Morir en blanco y negro: la indiferencia ante la gente que vive en la calle

POR GINA MONTANER.

Ocurrió el pasado 18 de enero. Un hombre mayor salió de su casa en un barrio céntrico de París y poco después tropezó quedando tendido en la acera. Era una noche gélida y los peatones iban de un lado a otro con la premura que provocan el frío y las ganas de cobijarse en el hogar tras una larga jornada. Nadie reparó en el anciano ni se ocupó de atenderlo mientras las horas avanzaban.

Se llamaba René Robert y a sus 85 años contaba con una larga trayectoria como fotógrafo. Era suizo, pero hacía años se había afincado en Francia, donde cultivó su pasión por el flamenco. El grueso de su obra está dedicado a retratos de grandes artistas como Paco de Lucía, Camarón de la Isla o Fernanda de Utrera, entre otros. Sus fotografías en blanco y negro absorbían el dramatismo de ese arte y fueron exhibidas en las galerías más prestigiosas en Europa.

En su apacible y discreta vida parisina Robert nunca pudo imaginar que acabaría muriendo víctima de una hipotermia, por la indiferencia de la gente que esa noche pasó de largo frente a su cuerpo inmóvil. El fotógrafo tropezó alrededor de las 9:30 pm y no fue hasta las 6 de la mañana cuando alguien se interesó por su estado. Para entonces ya era demasiado tarde.

No fueron los viandantes de la zona, ni los vecinos de los edificios aledaños, ni quienes caminaban del trabajo a sus casas los que se ocuparon de auxiliarlo o al menos detenerse a preguntarle si necesitaba ayuda. Al cabo de más de nueve horas un desamparado llamó al servicio de urgencias y avisó de la presencia de una persona semi congelada.

Registros extraídos>

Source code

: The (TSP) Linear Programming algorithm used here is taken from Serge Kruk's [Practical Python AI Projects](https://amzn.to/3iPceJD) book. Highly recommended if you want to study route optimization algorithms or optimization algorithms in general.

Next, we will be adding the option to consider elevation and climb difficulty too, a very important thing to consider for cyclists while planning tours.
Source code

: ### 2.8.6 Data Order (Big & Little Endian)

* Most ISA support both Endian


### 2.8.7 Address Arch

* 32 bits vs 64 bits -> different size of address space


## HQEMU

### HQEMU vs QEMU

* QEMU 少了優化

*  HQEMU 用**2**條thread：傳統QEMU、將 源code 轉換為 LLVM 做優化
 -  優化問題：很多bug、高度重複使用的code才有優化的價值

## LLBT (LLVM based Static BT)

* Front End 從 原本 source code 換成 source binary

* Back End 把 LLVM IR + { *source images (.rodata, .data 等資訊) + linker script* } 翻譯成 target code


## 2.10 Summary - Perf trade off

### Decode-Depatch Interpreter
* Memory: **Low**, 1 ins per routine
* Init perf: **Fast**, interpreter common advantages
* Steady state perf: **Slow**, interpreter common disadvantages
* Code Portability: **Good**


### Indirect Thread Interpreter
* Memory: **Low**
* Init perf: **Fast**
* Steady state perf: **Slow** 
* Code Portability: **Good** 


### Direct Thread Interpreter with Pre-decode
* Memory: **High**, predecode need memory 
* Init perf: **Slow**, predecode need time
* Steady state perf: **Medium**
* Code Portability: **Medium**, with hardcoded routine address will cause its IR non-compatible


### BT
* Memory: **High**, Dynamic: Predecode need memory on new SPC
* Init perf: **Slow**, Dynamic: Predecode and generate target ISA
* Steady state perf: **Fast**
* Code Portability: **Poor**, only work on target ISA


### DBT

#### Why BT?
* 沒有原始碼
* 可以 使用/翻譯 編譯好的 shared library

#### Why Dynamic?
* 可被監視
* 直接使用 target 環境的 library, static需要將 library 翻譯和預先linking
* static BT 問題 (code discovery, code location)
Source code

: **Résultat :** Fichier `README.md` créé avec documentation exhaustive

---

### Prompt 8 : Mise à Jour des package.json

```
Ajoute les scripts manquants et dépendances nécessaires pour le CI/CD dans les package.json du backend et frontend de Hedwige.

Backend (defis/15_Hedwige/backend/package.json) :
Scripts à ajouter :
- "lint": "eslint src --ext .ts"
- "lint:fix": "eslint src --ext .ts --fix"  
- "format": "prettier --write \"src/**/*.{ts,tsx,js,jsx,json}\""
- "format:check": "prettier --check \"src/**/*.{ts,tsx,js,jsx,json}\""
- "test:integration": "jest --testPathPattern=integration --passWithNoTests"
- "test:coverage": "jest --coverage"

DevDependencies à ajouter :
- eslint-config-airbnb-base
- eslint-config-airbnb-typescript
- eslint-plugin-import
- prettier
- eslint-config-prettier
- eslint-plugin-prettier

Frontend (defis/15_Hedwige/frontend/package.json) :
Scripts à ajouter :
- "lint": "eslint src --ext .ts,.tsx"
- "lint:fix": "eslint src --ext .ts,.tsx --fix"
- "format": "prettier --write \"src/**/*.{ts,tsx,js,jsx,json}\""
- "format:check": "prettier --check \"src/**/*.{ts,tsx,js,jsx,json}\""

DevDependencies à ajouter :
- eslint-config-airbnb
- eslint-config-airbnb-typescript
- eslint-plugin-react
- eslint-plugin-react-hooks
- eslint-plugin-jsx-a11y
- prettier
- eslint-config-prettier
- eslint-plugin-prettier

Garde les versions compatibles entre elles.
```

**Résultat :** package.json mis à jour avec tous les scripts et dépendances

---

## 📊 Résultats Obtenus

Tareas asignadas>
**1.** Resume en dos oraciones el artículo sobre René Robert.
**2.** Transcribe sin alteraciones el fragmento del artículo sobre René Robert que va de "POR GINA MONTANER." a "prestigiosas en Europa.".

Respuestas a tareas>
**1.** El 18 de enero, René Robert, un fotógrafo suizo de 85 años afincado en Francia y conocido por sus retratos de artistas del flamenco, tropezó en una noche gélida y quedó tendido en una acera de un barrio céntrico de París sin que nadie lo atendiera. Murió víctima de una hipotermia por la indiferencia de quienes pasaron de largo, ya que nadie se interesó por su estado desde las 9:30 pm hasta las 6 de la mañana, cuando un desamparado llamó al servicio de urgencias.

**2.**
POR GINA MONTANER.

Ocurrió el pasado 18 de enero. Un hombre mayor salió de su casa en un barrio céntrico de París y poco después tropezó quedando tendido en la acera. Era una noche gélida y los peatones iban de un lado a otro con la premura que provocan el frío y las ganas de cobijarse en el hogar tras una larga jornada. Nadie reparó en el anciano ni se ocupó de atenderlo mientras las horas avanzaban.

Se llamaba René Robert y a sus 85 años contaba con una larga trayectoria como fotógrafo. Era suizo, pero hacía años se había afincado en Francia, donde cultivó su pasión por el flamenco. El grueso de su obra está dedicado a retratos de grandes artistas como Paco de Lucía, Camarón de la Isla o Fernanda de Utrera, entre otros. Sus fotografías en blanco y negro absorbían el dramatismo de ese arte y fueron exhibidas en las galerías más prestigiosas en Europa.